Scenic Mountain Medical Center in Big Spring is one of those outlying community hospitals. The facility’s seven intensive care unit beds are full, as are 18 overflow beds that fill the hallways.
Fueled by tourism
Before Thanksgiving, cases and hospitalizations were already on the rise in the mostly rural region, and locals worried tourism and family gatherings would only make the hot spot worse.
Yet even as cases of the coronavirus have ballooned, tourists from other parts of the state have continued to flock to the region’s campsites and small communities, a worrying trend for local officials.
In the tiny desert city and artistic hub of Marfa, tourism never slowed. People still flood the town’s hotels and shops. It’s a delicate situation for the town of 1,700, which has an economy that relies on tourism but has seen an explosion of COVID-19.
“Our community is fragile,” said City Council member Raúl Lara. He buys groceries on Fridays after work and rarely leaves his house during weekends to avoid crowds.
“It’s a double-edged sword, because we live on tourism money and we die without it,” Lara said.

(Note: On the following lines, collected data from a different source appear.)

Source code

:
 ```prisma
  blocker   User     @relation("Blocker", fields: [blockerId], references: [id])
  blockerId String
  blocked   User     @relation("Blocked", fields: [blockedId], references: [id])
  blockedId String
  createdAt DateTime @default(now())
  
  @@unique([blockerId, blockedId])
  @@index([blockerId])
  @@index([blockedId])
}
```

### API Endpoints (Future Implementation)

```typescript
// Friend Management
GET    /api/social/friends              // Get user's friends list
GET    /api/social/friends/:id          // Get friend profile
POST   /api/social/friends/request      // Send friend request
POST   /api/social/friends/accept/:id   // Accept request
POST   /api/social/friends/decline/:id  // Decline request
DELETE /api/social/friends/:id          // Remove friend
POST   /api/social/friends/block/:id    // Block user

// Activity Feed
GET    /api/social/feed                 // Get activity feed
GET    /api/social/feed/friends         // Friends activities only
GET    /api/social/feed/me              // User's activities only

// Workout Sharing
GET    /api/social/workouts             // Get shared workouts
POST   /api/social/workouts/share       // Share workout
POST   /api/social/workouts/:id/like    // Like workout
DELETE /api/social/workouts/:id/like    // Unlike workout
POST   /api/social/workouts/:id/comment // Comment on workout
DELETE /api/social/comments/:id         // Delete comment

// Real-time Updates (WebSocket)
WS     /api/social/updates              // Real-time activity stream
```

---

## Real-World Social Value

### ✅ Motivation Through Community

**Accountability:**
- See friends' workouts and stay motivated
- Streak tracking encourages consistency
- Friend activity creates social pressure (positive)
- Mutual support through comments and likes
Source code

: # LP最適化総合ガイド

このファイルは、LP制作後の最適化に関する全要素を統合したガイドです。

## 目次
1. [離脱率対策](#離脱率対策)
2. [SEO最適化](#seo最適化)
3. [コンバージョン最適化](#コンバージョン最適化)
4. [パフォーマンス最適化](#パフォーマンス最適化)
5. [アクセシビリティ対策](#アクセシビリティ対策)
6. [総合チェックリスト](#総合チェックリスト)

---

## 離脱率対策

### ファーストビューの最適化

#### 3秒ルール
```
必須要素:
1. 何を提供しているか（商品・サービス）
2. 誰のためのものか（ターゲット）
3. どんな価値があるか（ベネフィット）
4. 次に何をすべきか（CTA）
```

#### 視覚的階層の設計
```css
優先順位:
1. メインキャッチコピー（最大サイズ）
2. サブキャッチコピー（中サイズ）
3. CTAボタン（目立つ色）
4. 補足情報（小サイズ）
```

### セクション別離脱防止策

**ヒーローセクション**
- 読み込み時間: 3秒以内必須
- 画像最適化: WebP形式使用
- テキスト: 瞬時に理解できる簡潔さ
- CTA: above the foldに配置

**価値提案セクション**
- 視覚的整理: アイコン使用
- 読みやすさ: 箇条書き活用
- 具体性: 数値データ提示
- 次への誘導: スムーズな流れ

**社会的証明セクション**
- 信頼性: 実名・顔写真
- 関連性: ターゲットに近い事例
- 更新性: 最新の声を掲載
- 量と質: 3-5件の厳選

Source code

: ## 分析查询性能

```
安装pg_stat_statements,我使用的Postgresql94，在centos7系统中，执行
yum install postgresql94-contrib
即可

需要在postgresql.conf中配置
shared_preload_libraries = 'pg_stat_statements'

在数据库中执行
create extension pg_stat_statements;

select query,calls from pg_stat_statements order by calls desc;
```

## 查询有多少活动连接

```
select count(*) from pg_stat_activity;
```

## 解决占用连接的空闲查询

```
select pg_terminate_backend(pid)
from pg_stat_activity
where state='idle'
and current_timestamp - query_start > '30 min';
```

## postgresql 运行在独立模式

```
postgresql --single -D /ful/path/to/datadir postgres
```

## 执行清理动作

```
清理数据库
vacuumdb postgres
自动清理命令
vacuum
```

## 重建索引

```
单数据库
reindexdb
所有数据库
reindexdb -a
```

In response to rising concern that the next two weeks could be catastrophic because of Thanksgiving gatherings, residents of Jeff Davis County, one of the three counties touched by Big Bend, have urged one another to take precautions in a Facebook group. The members discuss the “tourons” — rhymes with morons — a reference to the tourists that continue to visit despite West Texas emerging as a hot spot.
Jeanine Bishop, the admin of the Facebook group Jeff Davis County News & Talk, also said tourism is a “double-edged sword.” The county’s 2,300 residents are forced to pick between tourism and potentially more COVID-19, or closed businesses and unemployment.
This week, Bishop, who runs the Alpine Humane Society and a thrift shop, laid off all of her staff. As cases rise, she worries about unmasked customers entering her store.
“It’s hard. We need the tourist dollars, but we’re really scared of what’s going to happen because of Thanksgiving,” Bishop said. She’s frustrated with the government’s inaction. Despite shutdowns this spring when COVID-19 was not widespread in her area, neither the state government nor Bishop’s local officials have urged stricter precautions this time around.
She feels powerless to stop what feels like an inevitable and sharp increase in cases as she watches more Texans vacation in the region while her community suffers the consequences.
She said last weekend most customers at her store said they were from out of town. Bishop offered them a message: “Please don’t. We’re going to be devastated in two weeks.”